*EXTRACTED ENTRIES:*
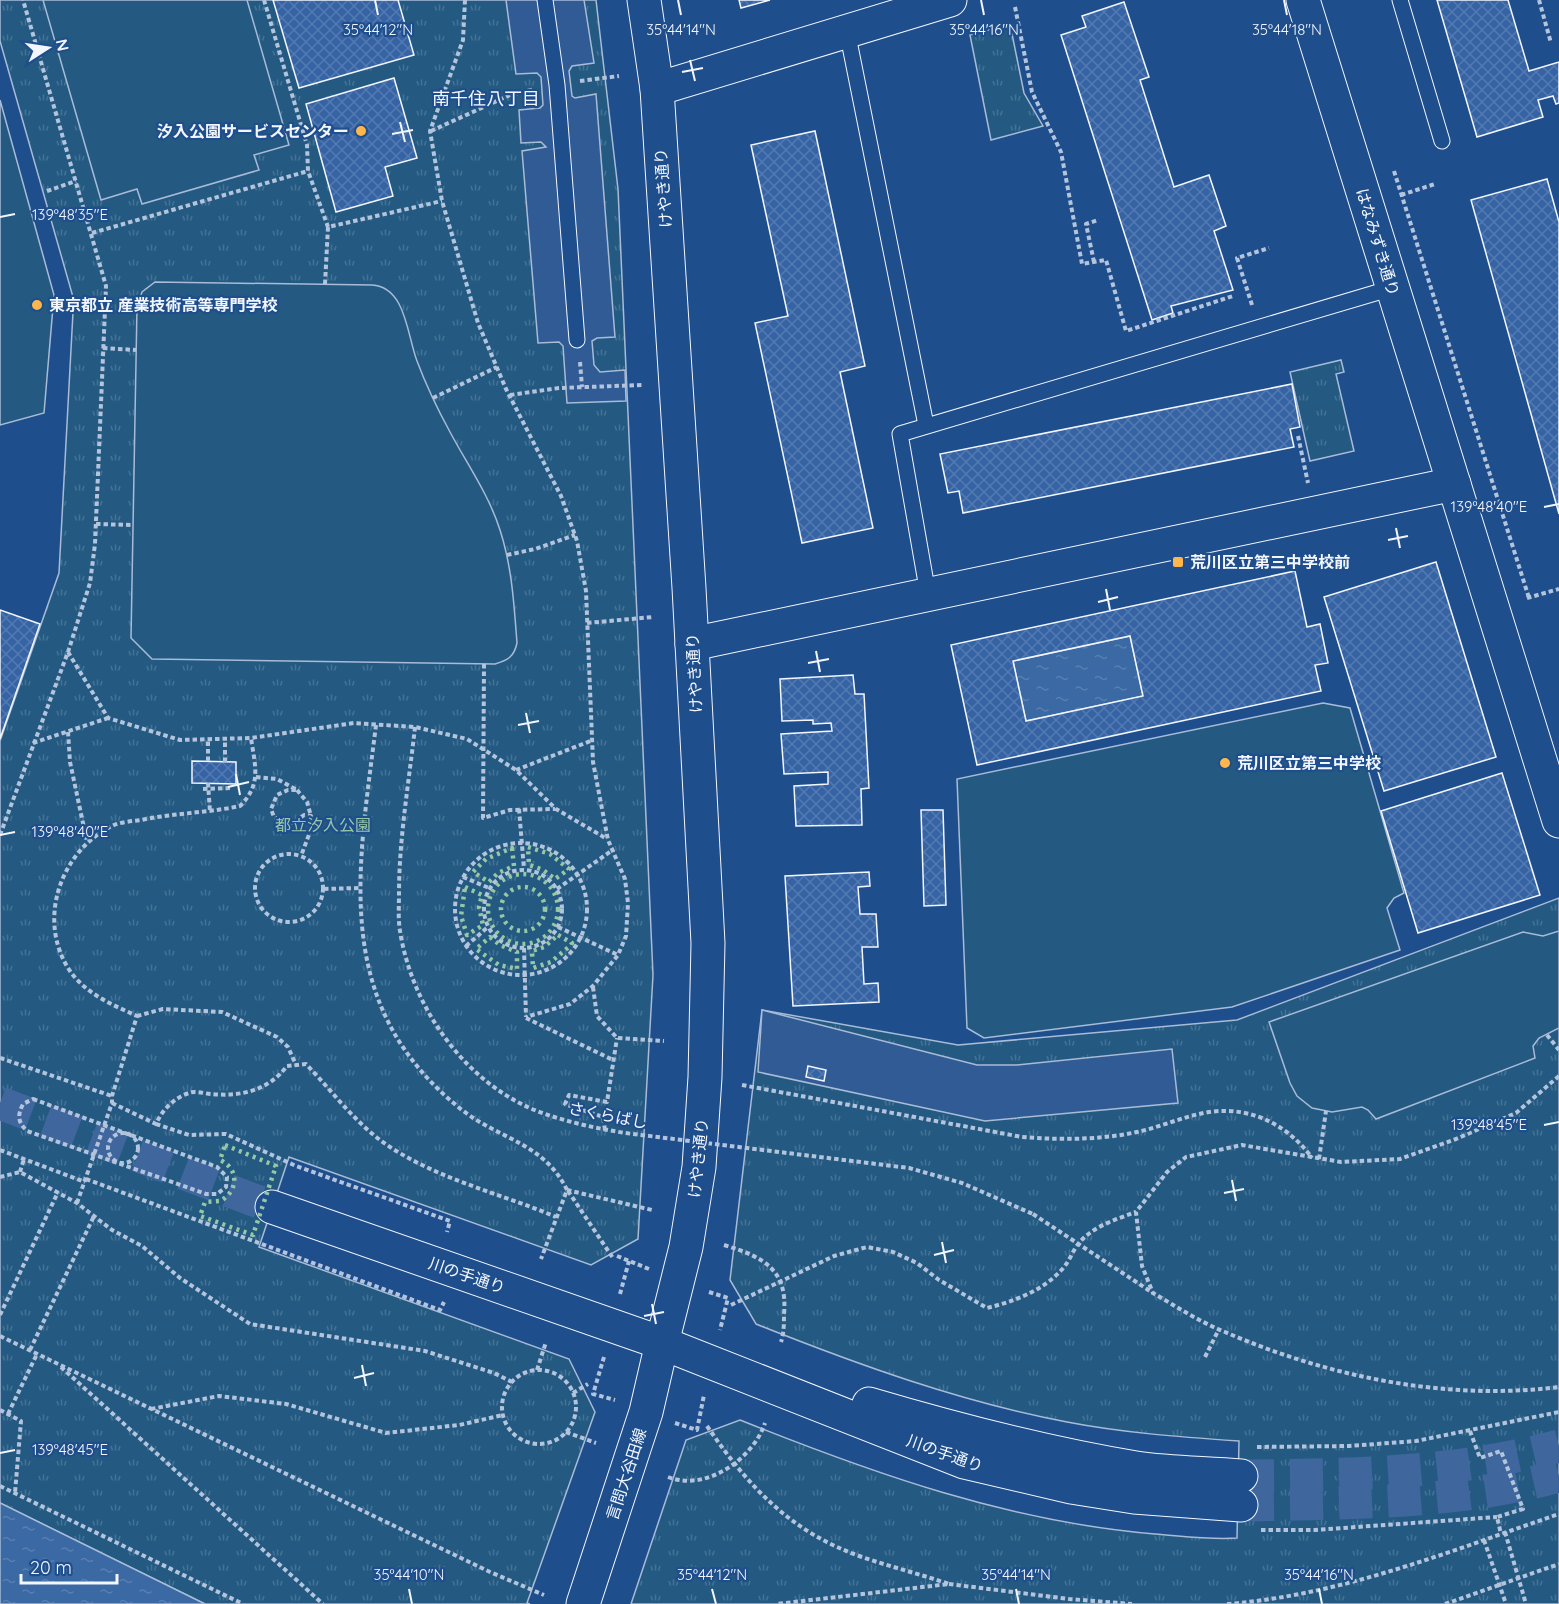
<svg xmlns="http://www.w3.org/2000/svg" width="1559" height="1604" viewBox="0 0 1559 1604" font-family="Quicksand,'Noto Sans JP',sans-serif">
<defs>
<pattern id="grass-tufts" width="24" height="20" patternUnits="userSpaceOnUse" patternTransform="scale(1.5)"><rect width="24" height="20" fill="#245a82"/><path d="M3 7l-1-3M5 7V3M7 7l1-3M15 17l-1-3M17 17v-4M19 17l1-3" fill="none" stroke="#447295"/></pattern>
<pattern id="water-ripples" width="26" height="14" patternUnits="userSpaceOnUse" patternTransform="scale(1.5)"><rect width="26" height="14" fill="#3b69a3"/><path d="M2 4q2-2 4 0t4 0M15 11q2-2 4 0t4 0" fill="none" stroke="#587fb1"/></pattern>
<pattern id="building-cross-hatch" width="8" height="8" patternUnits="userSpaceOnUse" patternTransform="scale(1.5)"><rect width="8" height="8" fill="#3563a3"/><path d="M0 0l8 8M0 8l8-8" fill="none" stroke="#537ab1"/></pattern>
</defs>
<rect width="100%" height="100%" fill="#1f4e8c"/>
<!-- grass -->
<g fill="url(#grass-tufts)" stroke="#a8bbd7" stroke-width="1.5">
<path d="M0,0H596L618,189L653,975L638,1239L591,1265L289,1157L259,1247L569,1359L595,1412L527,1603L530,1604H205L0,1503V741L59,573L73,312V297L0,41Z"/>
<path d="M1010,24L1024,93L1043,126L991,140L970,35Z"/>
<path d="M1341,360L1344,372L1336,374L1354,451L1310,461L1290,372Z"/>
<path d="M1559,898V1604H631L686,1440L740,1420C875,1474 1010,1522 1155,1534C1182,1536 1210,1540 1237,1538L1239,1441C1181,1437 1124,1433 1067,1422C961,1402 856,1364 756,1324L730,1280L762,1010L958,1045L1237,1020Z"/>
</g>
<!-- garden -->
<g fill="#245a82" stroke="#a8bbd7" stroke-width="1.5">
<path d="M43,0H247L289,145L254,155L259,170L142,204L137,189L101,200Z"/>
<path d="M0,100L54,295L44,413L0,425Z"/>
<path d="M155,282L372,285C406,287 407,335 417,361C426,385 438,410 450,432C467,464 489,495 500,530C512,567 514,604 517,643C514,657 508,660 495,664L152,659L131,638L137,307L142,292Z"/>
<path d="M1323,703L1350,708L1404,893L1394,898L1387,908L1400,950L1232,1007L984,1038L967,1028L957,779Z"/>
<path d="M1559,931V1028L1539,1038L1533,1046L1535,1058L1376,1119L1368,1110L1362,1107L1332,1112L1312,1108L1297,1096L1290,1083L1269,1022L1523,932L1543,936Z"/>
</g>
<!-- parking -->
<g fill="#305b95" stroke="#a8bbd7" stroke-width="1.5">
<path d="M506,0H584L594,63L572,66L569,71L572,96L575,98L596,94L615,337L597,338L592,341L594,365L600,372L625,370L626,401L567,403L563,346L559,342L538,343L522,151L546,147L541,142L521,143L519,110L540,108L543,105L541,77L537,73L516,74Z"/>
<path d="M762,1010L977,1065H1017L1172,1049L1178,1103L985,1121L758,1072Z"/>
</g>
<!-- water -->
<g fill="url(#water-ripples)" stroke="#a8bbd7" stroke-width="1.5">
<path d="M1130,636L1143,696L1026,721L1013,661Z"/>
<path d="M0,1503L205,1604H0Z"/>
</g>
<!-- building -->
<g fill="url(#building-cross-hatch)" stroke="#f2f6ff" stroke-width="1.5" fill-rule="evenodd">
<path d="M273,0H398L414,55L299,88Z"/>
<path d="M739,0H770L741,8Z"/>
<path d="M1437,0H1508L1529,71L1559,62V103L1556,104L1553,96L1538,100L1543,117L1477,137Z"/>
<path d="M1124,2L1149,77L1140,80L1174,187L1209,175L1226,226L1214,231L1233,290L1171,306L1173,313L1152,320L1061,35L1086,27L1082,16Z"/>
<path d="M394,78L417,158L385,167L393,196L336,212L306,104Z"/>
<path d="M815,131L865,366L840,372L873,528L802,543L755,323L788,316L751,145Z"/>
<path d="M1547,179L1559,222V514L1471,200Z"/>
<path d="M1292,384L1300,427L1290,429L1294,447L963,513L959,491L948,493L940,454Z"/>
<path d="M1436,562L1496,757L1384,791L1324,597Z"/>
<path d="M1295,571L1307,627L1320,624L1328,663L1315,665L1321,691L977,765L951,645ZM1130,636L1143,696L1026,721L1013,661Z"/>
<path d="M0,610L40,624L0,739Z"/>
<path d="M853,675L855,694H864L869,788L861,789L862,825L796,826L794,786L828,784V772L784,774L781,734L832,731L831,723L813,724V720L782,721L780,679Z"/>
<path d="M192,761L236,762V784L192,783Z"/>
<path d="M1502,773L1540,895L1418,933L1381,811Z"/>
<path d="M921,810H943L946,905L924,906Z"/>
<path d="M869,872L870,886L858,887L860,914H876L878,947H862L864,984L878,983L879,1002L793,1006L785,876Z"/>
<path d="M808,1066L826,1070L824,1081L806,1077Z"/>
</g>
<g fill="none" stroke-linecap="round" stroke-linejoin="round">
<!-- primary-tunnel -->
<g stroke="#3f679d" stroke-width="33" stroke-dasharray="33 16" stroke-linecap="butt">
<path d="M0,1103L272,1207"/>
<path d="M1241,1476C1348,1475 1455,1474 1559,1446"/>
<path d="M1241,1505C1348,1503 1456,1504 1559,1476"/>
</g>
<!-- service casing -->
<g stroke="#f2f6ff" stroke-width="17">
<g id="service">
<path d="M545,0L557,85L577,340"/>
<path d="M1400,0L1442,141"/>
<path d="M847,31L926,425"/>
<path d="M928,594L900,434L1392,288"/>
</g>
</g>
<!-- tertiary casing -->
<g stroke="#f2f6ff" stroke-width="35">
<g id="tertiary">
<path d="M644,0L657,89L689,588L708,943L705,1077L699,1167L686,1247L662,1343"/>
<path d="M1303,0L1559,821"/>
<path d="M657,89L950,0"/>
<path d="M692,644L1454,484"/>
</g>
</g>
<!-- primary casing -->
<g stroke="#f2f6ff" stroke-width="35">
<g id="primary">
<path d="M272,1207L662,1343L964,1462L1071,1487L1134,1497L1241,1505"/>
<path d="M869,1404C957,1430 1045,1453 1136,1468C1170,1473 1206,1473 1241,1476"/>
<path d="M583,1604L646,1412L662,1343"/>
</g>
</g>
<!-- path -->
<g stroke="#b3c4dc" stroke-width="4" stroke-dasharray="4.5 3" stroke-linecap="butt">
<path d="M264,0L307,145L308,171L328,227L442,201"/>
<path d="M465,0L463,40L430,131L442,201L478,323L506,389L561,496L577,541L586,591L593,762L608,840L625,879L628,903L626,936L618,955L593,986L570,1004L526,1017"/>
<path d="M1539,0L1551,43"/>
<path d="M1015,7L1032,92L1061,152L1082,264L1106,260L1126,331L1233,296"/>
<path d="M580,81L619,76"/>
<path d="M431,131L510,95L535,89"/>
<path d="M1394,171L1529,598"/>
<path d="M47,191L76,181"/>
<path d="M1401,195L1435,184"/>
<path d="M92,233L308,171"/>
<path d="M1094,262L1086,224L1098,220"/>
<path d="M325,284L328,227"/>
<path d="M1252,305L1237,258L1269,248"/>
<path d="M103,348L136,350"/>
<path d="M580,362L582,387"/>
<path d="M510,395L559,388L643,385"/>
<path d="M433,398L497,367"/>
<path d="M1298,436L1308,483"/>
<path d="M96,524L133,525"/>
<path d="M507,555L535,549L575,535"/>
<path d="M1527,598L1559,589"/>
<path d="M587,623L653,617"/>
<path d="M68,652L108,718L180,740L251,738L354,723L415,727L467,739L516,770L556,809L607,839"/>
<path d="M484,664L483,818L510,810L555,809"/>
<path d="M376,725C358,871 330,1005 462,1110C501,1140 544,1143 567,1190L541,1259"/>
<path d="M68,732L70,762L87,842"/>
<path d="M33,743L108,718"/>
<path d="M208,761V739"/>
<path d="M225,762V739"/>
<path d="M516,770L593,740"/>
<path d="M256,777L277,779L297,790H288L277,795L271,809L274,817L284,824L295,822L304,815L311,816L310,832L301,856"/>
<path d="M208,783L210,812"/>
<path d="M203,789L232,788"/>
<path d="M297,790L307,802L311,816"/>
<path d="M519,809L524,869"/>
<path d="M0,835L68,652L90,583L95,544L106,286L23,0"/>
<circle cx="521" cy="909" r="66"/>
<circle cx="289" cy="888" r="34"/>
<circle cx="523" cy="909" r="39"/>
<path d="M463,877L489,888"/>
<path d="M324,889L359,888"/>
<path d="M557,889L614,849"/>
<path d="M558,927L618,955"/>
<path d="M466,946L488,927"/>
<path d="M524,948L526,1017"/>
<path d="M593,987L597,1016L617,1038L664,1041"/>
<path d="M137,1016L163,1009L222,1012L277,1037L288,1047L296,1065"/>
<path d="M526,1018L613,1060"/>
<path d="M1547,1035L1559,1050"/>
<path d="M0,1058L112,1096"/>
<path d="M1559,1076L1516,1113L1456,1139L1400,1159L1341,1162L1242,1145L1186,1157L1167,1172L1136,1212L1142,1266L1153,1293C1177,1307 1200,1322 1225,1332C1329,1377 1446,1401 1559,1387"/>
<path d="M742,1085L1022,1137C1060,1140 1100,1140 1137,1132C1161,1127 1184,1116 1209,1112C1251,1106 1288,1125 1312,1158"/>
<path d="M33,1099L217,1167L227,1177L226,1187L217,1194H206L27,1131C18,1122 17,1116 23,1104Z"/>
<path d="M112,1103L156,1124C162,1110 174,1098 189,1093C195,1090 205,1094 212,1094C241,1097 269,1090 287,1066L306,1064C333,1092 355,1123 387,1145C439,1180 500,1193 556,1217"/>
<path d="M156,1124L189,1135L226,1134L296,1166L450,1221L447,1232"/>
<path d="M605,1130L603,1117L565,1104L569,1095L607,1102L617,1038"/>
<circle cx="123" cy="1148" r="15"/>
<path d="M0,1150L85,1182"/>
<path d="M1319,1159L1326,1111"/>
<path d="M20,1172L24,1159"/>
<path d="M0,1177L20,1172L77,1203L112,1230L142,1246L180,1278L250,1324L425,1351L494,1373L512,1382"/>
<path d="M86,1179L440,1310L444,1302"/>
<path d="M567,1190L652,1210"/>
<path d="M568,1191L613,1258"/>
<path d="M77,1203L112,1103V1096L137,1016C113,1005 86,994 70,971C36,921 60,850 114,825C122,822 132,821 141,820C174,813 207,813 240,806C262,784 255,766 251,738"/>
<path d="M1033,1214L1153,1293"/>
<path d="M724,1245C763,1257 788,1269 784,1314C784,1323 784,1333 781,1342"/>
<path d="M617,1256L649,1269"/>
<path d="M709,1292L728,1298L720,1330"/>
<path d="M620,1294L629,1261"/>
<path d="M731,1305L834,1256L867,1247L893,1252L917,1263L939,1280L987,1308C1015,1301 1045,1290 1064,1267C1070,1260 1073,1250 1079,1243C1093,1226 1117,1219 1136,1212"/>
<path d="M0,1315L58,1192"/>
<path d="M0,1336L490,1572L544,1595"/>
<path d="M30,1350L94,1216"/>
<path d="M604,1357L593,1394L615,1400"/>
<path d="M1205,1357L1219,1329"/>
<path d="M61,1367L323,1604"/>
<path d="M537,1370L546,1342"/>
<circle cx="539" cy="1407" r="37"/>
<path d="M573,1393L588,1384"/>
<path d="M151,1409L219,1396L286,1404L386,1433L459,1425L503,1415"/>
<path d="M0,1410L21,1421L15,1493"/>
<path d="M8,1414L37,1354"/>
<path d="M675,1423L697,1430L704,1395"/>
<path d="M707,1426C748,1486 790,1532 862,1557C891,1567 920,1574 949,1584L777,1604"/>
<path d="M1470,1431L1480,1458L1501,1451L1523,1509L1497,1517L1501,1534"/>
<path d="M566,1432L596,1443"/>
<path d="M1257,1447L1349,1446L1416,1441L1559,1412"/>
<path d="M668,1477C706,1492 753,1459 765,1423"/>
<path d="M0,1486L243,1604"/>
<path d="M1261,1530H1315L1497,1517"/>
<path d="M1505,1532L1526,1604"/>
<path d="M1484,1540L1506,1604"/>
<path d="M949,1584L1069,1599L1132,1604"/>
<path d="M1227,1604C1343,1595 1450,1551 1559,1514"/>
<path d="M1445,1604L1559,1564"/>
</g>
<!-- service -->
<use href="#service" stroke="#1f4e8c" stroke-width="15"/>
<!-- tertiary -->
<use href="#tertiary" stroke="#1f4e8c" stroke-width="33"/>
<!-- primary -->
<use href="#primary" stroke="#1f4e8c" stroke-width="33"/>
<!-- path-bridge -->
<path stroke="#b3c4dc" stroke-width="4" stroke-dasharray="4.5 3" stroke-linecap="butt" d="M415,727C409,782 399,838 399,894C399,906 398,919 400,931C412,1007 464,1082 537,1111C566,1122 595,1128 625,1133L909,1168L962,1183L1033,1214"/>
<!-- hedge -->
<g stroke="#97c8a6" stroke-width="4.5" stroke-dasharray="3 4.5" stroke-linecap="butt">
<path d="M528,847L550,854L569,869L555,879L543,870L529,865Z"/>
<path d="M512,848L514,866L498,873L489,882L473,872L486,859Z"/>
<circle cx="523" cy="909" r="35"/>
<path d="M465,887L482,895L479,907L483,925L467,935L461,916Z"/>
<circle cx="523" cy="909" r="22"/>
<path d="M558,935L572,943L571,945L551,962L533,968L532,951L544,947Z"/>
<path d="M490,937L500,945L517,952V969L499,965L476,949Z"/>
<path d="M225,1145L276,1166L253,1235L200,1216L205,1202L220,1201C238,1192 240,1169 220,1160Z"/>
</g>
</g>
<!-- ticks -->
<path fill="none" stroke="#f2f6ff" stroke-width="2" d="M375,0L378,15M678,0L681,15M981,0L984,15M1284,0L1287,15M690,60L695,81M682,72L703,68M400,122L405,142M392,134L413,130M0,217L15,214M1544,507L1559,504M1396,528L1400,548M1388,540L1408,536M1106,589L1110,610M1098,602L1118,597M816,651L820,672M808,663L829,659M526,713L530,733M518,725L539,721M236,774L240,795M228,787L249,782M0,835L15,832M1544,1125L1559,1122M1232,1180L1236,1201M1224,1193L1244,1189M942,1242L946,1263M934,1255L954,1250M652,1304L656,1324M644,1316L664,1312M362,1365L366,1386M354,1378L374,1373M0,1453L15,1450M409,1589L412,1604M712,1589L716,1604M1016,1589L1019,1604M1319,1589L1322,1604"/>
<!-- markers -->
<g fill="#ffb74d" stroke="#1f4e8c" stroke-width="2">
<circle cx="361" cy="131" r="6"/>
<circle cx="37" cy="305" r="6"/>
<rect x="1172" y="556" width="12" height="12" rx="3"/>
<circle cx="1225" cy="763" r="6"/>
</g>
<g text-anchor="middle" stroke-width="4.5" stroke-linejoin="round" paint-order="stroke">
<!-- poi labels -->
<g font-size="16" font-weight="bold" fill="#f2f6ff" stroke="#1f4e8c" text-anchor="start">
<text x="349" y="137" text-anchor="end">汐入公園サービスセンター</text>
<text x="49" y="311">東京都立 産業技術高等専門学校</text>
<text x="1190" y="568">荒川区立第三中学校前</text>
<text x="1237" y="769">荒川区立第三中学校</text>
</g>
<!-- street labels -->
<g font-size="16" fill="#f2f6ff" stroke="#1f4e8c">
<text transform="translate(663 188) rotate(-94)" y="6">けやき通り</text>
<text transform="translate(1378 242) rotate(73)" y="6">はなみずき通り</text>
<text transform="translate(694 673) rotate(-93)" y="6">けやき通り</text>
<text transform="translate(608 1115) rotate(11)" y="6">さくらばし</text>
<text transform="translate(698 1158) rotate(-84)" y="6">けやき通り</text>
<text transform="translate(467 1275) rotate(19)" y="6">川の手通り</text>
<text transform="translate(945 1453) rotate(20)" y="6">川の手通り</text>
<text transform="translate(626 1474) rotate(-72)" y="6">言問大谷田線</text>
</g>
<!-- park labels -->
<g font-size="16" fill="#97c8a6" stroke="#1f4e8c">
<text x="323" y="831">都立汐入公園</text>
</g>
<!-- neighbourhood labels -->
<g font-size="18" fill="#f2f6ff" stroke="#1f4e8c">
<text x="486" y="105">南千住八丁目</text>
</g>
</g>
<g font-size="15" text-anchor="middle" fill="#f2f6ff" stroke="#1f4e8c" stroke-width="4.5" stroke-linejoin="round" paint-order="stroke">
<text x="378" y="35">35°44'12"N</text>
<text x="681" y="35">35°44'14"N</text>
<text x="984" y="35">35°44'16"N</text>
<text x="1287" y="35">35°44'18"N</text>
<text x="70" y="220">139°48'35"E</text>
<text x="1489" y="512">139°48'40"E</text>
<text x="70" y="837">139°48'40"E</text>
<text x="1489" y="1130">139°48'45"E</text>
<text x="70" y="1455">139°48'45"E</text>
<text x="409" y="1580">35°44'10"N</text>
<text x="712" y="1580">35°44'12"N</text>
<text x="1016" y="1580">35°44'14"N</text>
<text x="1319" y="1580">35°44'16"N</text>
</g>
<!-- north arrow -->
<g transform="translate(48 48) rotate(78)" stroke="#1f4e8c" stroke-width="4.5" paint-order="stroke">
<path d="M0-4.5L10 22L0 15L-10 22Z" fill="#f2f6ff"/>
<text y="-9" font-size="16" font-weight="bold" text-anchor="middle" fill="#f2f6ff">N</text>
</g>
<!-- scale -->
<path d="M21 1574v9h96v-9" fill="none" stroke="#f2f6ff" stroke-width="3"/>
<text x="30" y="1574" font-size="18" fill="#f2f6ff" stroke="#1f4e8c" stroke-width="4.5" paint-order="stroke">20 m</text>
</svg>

*EXERCISE GOAL:*
In the material above, find the lines that contain "weight" and show them.

*PROBLEM SOLUTION:*
<g font-size="16" font-weight="bold" fill="#f2f6ff" stroke="#1f4e8c" text-anchor="start">
<text y="-9" font-size="16" font-weight="bold" text-anchor="middle" fill="#f2f6ff">N</text>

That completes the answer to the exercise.